Simulation of hydrogenated graphene Field-Effect Transistors through a multiscale approach
Gianluca Fiori, S. Leb\`egue, A. Betti, P. Michetti, M.Klintenberg,, O.Eriksson, Giuseppe Iannaccone

TL;DR
This paper analyzes the performance of hydrogenated graphene FETs, using multiscale modeling to evaluate their electronic properties and potential advantages over traditional graphene devices.
Contribution
It introduces a multiscale approach combining GW calculations, tight-binding models, and ballistic transport simulations for hydrogenated graphene FETs.
Findings
Large energy gap in hydrogenated graphene improves device performance.
Hydrogenated graphene FETs exhibit high Ion and Ion/Ioff ratios.

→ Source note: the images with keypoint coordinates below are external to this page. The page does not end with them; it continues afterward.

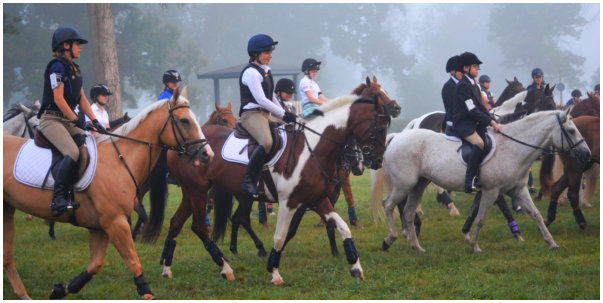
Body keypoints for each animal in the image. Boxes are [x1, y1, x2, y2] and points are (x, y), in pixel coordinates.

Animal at [2, 88, 212, 302]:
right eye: (184, 120)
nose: (208, 154)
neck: (119, 159)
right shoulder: (115, 222)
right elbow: (133, 261)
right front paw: (145, 291)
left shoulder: (100, 227)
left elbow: (95, 265)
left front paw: (61, 290)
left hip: (7, 209)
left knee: (7, 255)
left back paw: (23, 294)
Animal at [372, 109, 588, 254]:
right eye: (570, 130)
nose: (587, 154)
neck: (512, 147)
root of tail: (397, 138)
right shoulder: (492, 191)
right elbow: (482, 218)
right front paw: (474, 245)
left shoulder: (518, 190)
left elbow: (535, 214)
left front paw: (551, 242)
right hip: (405, 185)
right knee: (388, 204)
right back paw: (389, 240)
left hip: (419, 184)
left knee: (408, 212)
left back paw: (416, 246)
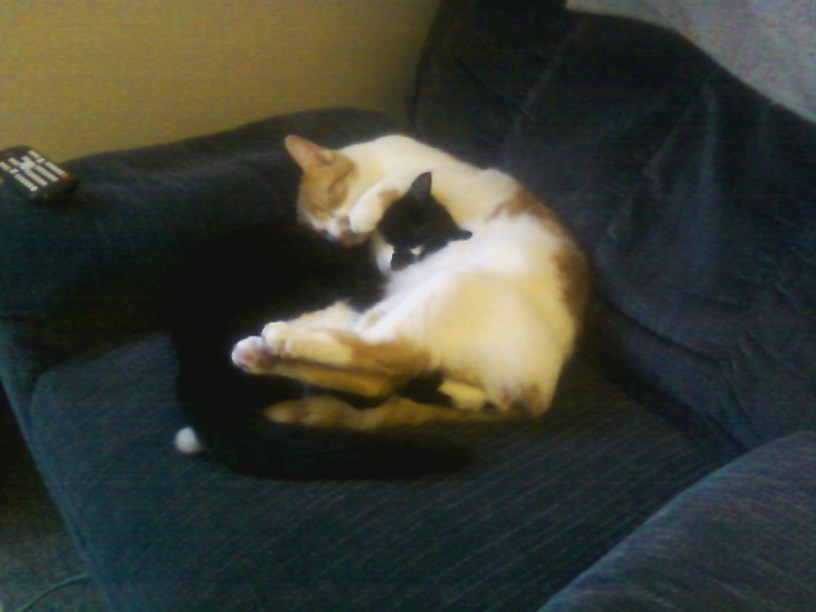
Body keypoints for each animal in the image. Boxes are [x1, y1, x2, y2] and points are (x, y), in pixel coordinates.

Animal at [231, 134, 591, 430]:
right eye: (319, 231)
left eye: (329, 201)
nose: (338, 236)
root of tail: (538, 399)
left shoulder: (434, 175)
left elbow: (390, 184)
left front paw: (364, 213)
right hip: (406, 308)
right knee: (376, 367)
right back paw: (264, 350)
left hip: (447, 289)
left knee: (381, 357)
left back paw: (280, 340)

Reduced band-to-band tunneling enhances device efficiency.
Abstract
In this work, we present a performance analysis of Field Effect Transistors based on recently fabricated 100% hydrogenated graphene (the so-called graphane) and theoretically predicted semi-hydrogenated graphene (i.e. graphone). The approach is based on accurate calculations of the energy bands by means of GW approximation, subsequently fitted with a three-nearest neighbor (3NN) sp3 tight-binding Hamiltonian, and finally used to compute ballistic transport in transistors based on functionalized graphene. Due to the large energy gap, the proposed devices have many of the advantages provided by one-dimensional graphene nanoribbon FETs, such as large Ion and Ion/Ioff ratios, reduced band-to-band tunneling, without the corresponding disadvantages in terms of prohibitive lithography and patterning requirements for circuit integration.